We can understand this by the following activity. Take a rectangular pyramid full of sand and take an empty rectangular prism whose base and height are as same as that of the pyramid. Pour the sand from the pyramid into the prism, we can see that the prism is exactly one-third full. In the same way, we can see that in a cube , there are three square pyramids arranged invisibly. Let us consider a pyramid and prism each of which has a base area 'B' and height 'h'. We know that the volume of a prism is obtained by multiplying its base by its height.

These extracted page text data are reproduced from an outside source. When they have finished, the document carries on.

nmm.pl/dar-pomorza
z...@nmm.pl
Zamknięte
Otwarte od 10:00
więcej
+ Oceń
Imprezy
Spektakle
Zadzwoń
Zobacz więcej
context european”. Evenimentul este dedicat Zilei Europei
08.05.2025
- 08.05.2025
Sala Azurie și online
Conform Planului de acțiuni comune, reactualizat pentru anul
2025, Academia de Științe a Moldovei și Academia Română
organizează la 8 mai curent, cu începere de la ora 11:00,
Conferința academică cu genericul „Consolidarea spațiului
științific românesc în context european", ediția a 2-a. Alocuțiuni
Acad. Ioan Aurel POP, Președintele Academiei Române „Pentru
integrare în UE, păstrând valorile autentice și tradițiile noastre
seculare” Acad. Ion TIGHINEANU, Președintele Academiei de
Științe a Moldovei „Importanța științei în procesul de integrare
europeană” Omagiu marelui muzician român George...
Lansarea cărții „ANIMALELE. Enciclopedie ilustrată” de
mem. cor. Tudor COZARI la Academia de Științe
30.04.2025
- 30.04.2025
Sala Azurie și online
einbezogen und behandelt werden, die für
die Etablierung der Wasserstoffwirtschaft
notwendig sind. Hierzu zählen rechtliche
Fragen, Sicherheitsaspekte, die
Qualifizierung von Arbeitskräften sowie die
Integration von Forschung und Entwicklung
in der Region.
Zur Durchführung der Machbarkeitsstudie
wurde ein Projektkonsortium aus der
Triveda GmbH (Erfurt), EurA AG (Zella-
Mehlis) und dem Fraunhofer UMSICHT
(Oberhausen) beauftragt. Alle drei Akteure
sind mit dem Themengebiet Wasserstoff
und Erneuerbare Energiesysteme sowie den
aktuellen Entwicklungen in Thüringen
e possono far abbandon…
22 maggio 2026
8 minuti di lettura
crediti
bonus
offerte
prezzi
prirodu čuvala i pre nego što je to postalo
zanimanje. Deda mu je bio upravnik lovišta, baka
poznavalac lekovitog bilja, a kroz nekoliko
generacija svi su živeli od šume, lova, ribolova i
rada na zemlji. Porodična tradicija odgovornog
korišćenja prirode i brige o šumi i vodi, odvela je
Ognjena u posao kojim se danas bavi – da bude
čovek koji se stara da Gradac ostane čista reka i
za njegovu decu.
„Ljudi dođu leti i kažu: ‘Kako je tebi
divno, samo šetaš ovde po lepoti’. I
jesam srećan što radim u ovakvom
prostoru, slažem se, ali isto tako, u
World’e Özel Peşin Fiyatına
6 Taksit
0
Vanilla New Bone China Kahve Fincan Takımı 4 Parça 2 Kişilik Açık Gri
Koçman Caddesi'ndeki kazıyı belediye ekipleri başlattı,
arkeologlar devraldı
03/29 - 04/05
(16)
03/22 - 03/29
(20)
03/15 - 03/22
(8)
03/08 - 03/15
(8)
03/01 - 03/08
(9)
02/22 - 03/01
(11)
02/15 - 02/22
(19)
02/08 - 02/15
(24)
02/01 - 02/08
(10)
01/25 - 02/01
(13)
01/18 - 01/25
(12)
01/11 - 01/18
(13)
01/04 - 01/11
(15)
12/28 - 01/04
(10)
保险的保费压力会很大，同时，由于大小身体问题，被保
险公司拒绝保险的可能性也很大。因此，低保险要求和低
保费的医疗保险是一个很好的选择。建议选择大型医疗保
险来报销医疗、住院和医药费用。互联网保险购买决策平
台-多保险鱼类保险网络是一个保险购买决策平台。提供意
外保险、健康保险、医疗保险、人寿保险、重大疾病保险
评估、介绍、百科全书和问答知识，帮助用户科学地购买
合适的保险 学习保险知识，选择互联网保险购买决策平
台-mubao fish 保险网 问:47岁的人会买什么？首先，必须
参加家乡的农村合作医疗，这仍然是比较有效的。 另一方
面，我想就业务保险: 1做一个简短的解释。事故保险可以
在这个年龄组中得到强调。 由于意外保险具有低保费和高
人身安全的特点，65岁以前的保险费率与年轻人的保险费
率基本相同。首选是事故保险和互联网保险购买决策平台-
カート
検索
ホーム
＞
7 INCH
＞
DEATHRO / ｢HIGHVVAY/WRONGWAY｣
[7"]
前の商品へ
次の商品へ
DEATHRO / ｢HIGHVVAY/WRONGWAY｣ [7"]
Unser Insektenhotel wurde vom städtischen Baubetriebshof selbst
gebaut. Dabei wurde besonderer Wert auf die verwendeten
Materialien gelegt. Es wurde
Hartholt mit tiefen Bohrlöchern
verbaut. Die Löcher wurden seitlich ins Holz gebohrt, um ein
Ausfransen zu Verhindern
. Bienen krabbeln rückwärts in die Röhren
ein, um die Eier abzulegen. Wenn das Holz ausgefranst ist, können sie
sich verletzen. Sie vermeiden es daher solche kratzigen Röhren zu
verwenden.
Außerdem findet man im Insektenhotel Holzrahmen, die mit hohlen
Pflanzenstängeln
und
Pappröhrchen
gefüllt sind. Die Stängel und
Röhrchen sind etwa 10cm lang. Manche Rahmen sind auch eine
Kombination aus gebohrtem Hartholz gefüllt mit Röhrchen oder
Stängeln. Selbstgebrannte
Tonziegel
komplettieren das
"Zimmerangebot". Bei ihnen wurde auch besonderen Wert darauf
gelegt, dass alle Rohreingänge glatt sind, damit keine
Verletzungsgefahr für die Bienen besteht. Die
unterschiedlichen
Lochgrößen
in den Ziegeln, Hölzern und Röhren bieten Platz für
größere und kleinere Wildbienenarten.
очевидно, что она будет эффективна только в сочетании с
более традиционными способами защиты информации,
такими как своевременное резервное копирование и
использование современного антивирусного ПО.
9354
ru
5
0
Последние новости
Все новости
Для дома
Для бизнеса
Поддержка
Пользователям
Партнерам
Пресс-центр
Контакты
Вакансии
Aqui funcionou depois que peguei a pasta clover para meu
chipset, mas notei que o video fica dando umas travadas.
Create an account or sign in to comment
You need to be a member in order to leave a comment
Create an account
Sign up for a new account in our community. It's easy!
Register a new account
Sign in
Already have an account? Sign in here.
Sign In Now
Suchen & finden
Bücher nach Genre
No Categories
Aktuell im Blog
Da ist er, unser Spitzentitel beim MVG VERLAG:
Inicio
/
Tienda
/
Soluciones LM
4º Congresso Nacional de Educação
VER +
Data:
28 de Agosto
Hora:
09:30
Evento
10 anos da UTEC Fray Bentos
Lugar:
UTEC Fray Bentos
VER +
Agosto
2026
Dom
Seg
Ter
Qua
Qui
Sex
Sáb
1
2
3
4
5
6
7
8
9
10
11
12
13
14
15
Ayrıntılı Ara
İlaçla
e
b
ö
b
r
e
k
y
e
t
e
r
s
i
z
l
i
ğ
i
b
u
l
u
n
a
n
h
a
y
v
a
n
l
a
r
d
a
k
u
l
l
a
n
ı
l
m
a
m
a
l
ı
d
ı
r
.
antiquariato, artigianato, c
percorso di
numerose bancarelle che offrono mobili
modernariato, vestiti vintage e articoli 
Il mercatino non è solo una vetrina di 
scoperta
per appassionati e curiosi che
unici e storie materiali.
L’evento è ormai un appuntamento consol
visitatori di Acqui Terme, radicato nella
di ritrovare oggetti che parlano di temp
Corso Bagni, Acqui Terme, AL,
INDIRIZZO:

In the earlier section, we have seen that the volume of pyramid is one-third of the volume of the corresponding prism i. We can use this while solving the problems of finding the volume of the pyramid given its slant height. Thus, to calculate the volume of a pyramid, we can use the areas of polygons formulas as we know that the base of a pyramid is a polygon to calculate the area of the base, and then by simply applying the above formula, we can calculate the area of the base.

Here, you can see the volume formulas of different types of pyramids such as the triangular pyramid , square pyramid , rectangular pyramid , pentagonal pyramid, and hexagonal pyramid and how they are derived. Example 1: Cheops pyramid in Egypt has a base measuring about ft. Calculate its volume. Cheops Pyramid is a square pyramid. Its base area area of square is,. Answer: The volume of the Cheops pyramid is 91,, cubic feet.

Example 2: A pyramid has a regular hexagon of side length 6 cm and height 9 cm. Find its volume. Answer: The volume of the pyramid is Example 3: Tim built a rectangular tent that is of the shape of a rectangular pyramid for his night camp. What is the volume of the tent? The volume of a pyramid is the space that the pyramid occupies. Consider a square pyramid whose base is a square of length 'x'. From the diagram below it should be evident that the volume of the pyramid is less than one-half of the volume of the box that contains it.

It may be possible for the reader to see that the pyramid occupies over one-quarter of the box, hence its volume lies between one-quarter and one-half of the box in which it is contained. What Eudoxus found, using the calculus, is that any pyramid will occupy precisely one-third of the prism that contains it. Proof Consider any pyramid, perpendicular height h and with area of base A.

Imagine that the pyramid is split into n layers. Clearly the more layers, i. So it has been demonstrated that the volume of any pyramid is one-third the volume of the prism that contains it.